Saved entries
──────────────────────────────

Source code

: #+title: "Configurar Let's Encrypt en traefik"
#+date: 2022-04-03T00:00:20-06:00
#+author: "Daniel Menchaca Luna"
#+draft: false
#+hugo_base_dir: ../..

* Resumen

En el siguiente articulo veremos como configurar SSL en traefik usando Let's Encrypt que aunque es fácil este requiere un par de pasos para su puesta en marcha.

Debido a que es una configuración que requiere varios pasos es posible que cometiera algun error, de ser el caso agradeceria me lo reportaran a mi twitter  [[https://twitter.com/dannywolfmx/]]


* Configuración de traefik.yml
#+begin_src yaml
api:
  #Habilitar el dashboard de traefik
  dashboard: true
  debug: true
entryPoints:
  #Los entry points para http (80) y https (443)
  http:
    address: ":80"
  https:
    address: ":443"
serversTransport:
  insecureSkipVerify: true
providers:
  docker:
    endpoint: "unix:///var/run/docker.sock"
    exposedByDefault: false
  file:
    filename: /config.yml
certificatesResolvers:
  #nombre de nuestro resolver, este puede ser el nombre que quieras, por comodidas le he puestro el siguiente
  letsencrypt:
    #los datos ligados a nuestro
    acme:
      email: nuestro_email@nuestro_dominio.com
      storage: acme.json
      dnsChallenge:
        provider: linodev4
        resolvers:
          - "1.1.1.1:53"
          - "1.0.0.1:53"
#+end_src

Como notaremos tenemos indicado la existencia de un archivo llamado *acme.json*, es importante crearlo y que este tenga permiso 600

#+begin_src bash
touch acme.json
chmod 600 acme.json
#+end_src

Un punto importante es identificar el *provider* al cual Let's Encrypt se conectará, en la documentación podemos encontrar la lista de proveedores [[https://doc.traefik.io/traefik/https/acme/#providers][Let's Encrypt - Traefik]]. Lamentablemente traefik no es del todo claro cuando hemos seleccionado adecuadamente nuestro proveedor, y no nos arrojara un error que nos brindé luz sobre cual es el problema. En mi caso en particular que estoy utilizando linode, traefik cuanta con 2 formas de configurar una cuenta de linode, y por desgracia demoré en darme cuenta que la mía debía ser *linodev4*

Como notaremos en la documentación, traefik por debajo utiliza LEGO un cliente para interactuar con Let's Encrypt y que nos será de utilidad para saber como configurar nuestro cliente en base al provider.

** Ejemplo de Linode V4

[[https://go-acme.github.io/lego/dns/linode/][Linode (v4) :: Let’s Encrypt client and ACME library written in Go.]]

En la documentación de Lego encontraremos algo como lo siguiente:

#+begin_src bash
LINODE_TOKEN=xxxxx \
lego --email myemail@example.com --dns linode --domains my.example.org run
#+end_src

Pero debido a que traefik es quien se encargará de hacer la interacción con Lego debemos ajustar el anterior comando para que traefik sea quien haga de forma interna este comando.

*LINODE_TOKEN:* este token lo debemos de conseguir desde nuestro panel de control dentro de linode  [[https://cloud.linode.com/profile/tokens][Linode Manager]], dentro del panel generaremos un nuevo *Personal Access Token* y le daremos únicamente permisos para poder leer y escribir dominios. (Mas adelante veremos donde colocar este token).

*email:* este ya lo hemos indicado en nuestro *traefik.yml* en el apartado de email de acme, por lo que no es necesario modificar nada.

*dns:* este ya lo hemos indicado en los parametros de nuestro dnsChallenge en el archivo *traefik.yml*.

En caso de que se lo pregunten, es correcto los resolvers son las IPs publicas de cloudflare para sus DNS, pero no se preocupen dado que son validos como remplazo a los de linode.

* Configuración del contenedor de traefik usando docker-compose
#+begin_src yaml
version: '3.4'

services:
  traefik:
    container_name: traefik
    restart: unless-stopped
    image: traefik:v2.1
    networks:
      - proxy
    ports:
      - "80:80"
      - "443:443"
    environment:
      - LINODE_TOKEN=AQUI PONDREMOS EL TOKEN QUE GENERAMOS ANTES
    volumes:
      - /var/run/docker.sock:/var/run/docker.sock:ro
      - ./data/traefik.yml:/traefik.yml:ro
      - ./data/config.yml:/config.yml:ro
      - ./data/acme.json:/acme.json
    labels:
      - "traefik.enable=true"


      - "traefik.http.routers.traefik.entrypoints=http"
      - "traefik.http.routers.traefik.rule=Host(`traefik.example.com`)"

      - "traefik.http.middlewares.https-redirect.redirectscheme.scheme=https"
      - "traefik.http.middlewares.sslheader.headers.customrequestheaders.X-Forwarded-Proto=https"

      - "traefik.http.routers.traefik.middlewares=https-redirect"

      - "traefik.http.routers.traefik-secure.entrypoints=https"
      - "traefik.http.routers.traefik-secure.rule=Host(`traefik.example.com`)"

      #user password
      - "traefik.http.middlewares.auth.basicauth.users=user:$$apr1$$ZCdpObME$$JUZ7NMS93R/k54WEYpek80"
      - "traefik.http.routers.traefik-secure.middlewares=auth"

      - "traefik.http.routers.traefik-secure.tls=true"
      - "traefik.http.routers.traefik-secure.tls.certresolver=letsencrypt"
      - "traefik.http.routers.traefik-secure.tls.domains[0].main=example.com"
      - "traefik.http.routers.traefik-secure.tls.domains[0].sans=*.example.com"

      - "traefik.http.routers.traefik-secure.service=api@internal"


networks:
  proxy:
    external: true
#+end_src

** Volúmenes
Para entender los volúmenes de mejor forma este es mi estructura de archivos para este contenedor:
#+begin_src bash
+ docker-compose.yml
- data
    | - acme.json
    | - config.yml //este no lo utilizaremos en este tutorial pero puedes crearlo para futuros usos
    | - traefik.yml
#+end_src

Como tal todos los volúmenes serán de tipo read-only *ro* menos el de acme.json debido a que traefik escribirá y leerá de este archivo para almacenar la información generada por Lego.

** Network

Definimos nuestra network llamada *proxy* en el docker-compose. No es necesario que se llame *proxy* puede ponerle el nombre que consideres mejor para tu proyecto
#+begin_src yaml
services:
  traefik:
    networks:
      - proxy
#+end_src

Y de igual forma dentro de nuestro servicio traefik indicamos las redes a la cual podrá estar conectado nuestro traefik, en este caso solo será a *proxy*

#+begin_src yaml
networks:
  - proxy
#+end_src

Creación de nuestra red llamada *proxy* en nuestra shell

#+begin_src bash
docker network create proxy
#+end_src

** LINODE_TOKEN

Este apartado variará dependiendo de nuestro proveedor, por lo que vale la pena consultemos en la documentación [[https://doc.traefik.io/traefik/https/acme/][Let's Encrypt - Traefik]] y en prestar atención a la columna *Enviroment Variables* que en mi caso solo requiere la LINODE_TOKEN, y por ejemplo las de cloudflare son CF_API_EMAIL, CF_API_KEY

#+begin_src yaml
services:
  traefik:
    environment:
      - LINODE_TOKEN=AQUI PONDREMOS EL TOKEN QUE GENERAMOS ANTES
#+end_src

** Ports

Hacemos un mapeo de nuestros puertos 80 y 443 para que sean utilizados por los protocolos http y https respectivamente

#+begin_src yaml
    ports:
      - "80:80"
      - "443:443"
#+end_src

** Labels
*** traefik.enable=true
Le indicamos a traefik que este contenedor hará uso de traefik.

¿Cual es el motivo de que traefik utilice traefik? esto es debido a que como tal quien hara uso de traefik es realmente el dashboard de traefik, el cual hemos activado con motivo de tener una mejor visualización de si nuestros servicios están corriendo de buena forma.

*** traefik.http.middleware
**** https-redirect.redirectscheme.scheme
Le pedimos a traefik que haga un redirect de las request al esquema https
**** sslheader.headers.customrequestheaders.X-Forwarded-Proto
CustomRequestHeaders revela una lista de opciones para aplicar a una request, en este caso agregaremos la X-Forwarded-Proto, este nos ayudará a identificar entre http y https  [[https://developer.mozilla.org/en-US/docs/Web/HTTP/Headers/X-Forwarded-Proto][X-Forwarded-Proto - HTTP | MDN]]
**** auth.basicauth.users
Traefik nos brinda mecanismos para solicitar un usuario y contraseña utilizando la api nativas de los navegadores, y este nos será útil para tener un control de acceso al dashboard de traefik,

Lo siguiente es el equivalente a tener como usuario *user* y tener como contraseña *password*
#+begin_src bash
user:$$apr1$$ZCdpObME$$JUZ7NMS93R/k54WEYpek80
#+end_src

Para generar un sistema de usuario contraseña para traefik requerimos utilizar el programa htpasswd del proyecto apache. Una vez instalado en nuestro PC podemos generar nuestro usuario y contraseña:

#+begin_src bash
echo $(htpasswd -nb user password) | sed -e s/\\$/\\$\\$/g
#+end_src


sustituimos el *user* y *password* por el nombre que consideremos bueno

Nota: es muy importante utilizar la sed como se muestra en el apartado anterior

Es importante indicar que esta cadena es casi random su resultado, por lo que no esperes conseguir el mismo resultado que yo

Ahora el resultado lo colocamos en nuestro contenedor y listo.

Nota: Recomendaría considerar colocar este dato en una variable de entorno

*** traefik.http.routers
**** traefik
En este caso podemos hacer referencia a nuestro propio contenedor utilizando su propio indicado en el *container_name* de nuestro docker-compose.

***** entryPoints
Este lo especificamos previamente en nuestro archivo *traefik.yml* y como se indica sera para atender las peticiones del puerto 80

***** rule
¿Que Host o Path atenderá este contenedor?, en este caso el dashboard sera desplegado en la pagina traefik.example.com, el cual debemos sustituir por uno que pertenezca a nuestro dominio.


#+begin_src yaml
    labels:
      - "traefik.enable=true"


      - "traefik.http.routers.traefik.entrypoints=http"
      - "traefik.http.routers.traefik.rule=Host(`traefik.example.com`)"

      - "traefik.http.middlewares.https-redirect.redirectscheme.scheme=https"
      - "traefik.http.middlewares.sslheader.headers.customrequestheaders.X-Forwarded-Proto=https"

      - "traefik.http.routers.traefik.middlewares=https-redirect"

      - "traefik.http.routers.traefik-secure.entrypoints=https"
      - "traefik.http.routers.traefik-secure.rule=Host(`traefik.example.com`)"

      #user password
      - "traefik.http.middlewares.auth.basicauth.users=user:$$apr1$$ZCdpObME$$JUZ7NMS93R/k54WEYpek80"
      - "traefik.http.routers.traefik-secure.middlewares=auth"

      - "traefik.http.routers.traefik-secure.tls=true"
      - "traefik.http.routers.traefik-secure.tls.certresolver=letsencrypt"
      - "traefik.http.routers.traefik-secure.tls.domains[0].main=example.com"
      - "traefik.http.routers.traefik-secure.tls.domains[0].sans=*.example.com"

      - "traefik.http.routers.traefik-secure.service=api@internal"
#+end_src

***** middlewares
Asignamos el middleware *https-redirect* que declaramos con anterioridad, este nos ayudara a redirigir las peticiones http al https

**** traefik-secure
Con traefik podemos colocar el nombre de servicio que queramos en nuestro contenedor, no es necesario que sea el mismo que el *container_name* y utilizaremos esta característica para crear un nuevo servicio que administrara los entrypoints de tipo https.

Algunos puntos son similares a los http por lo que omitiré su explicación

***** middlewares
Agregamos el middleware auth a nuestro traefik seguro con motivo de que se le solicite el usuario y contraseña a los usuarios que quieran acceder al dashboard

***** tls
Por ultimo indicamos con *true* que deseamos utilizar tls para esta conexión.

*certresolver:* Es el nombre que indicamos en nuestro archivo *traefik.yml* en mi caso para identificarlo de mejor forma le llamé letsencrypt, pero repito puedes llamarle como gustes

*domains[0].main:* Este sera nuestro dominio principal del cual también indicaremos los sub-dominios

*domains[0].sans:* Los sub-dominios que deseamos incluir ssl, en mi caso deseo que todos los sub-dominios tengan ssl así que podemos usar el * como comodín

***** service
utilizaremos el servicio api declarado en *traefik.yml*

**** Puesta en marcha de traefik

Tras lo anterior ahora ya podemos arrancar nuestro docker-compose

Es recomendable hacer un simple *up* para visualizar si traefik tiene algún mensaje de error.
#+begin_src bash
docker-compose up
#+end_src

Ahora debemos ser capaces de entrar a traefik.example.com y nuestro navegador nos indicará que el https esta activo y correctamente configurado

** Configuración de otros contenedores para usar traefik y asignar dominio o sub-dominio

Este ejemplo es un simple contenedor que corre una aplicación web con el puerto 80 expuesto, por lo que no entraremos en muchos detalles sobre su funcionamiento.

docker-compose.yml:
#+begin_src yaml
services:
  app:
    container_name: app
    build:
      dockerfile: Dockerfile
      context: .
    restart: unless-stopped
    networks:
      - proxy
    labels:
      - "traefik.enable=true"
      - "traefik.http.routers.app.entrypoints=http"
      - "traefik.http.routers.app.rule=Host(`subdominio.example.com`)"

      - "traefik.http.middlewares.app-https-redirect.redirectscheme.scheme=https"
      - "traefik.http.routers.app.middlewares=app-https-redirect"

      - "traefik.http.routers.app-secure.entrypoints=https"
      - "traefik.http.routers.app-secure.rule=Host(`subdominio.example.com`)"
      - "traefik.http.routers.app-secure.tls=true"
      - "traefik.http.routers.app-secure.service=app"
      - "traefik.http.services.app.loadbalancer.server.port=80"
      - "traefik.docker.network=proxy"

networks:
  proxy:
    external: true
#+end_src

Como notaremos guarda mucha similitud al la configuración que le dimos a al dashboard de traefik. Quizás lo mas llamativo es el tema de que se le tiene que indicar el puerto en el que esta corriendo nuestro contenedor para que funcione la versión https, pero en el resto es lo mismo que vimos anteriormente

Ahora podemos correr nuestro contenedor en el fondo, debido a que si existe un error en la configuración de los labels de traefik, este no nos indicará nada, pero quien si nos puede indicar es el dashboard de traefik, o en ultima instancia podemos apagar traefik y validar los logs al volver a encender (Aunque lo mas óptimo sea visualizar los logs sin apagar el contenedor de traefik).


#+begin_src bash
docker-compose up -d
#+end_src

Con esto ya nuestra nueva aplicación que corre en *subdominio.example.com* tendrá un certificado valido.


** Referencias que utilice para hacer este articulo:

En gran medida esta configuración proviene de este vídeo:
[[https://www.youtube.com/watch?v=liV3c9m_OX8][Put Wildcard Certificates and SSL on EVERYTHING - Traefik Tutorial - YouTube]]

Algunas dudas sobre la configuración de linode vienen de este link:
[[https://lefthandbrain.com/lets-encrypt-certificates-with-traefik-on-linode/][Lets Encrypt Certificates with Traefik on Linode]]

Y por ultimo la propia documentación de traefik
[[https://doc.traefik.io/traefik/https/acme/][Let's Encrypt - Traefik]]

──────────────────────────────

**ACTION ITEM:** Look through the entries above. Extract each line with the word "crearlo".

**WRITTEN RESPONSE:**
Como notaremos tenemos indicado la existencia de un archivo llamado *acme.json*, es importante crearlo y que este tenga permiso 600
    | - config.yml //este no lo utilizaremos en este tutorial pero puedes crearlo para futuros usos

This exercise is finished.